— EXERCISE TASK —
According to the frontier technology page, in which areas does the Virgo interferometer rely on cutting-edge technologies? Please list the ones named.

— PAGE —
▼
Frontier Technology

Detecting gravitational waves is an extremely difficult task: the signals expected on Earth are extremely faint (although they have been produced by violent events in the cosmos), and each measurement is affected by many different types of noise. This is a common situation in modern physics, and Virgo is no exception. Therefore, in order to achieve its scientific goal, the Virgo interferometer is based on modern, cutting-edge technologies in many different areas, including optics, mechanics, electronics, and ultra-high vacuum.
▲
— GIVEN INFORMATION —
▼
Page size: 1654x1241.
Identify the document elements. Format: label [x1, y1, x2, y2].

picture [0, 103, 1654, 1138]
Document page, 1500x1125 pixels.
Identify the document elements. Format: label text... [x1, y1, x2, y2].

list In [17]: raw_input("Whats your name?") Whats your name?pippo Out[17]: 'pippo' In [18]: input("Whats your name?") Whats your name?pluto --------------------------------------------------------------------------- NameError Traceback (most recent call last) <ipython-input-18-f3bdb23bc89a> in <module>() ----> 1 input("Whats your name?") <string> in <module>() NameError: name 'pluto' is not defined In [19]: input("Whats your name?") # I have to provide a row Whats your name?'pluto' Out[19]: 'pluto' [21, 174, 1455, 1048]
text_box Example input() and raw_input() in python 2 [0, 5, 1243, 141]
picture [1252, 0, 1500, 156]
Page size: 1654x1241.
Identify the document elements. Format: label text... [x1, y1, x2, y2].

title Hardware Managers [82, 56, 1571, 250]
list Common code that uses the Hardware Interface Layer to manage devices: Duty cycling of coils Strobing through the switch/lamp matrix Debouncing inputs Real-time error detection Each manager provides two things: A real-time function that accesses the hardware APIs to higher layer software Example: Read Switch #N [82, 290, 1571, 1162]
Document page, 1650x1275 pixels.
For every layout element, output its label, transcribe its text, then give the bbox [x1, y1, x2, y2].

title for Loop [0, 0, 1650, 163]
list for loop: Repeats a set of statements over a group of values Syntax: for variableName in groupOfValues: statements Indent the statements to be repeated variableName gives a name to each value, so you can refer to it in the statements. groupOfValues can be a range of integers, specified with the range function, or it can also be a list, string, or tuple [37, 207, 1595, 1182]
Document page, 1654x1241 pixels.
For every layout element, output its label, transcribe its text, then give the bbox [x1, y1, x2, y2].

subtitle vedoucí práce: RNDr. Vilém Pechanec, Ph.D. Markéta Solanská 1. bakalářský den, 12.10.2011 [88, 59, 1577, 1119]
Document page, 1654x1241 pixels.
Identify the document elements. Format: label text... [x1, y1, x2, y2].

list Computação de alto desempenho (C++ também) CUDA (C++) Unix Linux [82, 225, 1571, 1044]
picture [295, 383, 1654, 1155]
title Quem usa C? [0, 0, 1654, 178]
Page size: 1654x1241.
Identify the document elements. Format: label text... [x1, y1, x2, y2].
▲
— EXPECTED ANSWER —
Optics, mechanics, electronics, and ultra-high vacuum.